Our Editorial: DeVos’ plans for vouchers, school of choice don’t make the grade

By The Editorial Board

In 1974, the Equal Educational Opportunities Act ended segregation in schools at the federal level, even though educational operations were long seen within the jurisdiction of cities and states. Now, in 2017,  President-elect Donald Trump’s nomination of Betsy DeVos as secretary of education has stirred the conversation about the use of school vouchers and privatization of K-12 schools.

DeVos, a Michigan native, has a history of advocating for the expansion of voucher programs and charter schools of choice. Education vouchers enable families to receive their taxpayer dollars and use them towards sending their children to any private or charter school that they want.

The closest example of this struggle between private and public schools lies just miles away. Detroit is renowned for its low-performing public schools, so much so, that many kids in Detroit Public Schools instead attend charter schools. Moving students from an unsatisfactory public school into charter schools did not catalyze any educational shift. Charter schools in Detroit have been found to perform just the same as the traditional schools. With this being said, there is a place for charter schools. However, incentivizing them through vouchers is not the direction that needs to be taken throughout the entire country.

Advocates for vouchers hail them because they offer a more financially attainable option to get students out of being bound to whatever public school is in their district. Others argue that they zap money from public schools, the lifeblood of education in America.

Because of the ineffective switch to charter schools in impoverished communities in Michigan, the Editorial Board does not advocate for the use of educational voucher programs.

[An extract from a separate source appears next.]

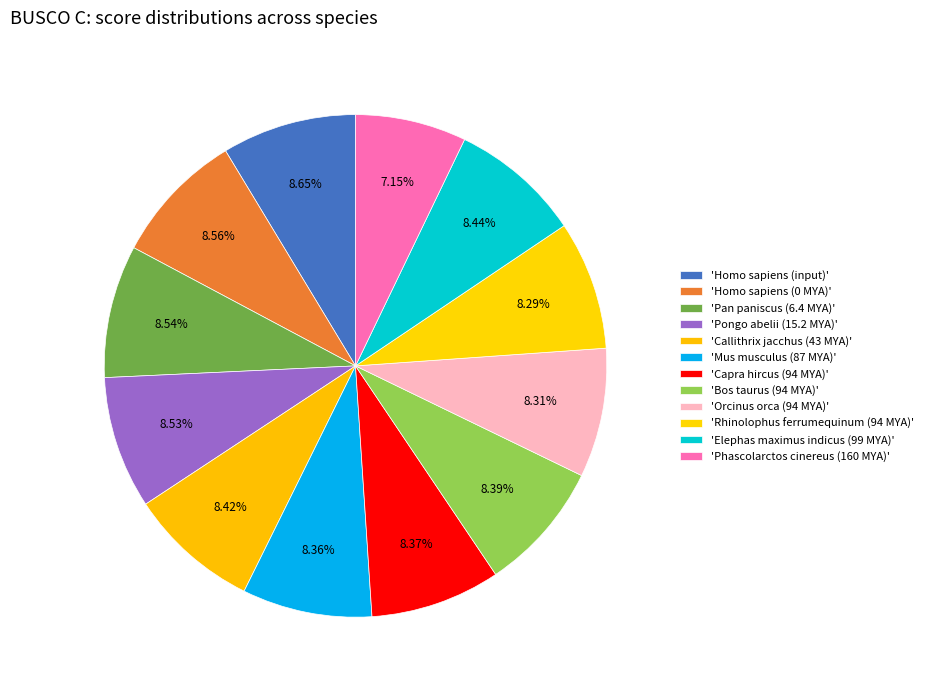

Which category has the biggest portion of the pie?

Homo sapiens (input)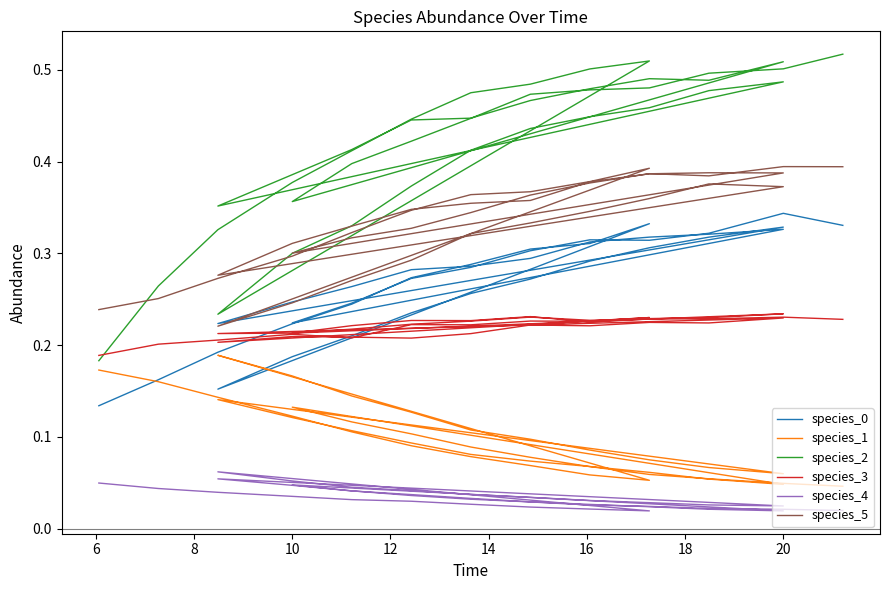

True or false: species_1 has more than 1 points higher than both neighbors.

True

While the freedom of school choice is desirable to some, the practice ultimately takes away from public schools. When public schools are defunded, jobs are lost, institutions and communities are weakened and students pay the ultimate price. Redesignating money and resources away from public schools that are already struggling is counterintuitive and essentially drives them further into a ditch.

The utilization of school vouchers is an optimal exception when desired, but they should not be the general standard. Setting vouchers as the norm forecasts an unsettling future for public education in America. The answer is not to shake up the whole system. By radically altering the standing structure, the high functioning and successful public schools across America will suffer.

The taxpaying citizens of America send their children to public schools on the American Dream-esque idea that hard work and dedication will break down every obstacle on the path to success. But with vouchers, the opportunities in the public school systems will be sucked out, and the middle-class and inner-city children could potentially be disadvantaged.

School of choice and re-prioritization of funds is inherently unrealistic for students in areas where the economy is poor. In many cases, like Detroit, the best private and charter schools are struggling regardless of how they are funded. Changing the flow of money does not do much when an entire area has fallen on hard times. Students in a world with vouchers may have increased difficulties regarding busing, school environment and resources and it will ultimately affect their academic performance and future.

The proof of the inadequacy of charter schools is blaringly evident. The cold switch to the voucher system is purely ideological. Pinpointing where the problem areas are and seeing which type of educational system would be effective takes time and careful study. There is no blanket solution for inequality in American education.

By encouraging vouchers, entire school systems in America would essentially be defunded. Enacting this drastic switch would change the daily lives of the tens of millions of public school students in America. Education is the backbone of America. Redesigning the system on a notion that has proved itself to be weak is not the change America needs.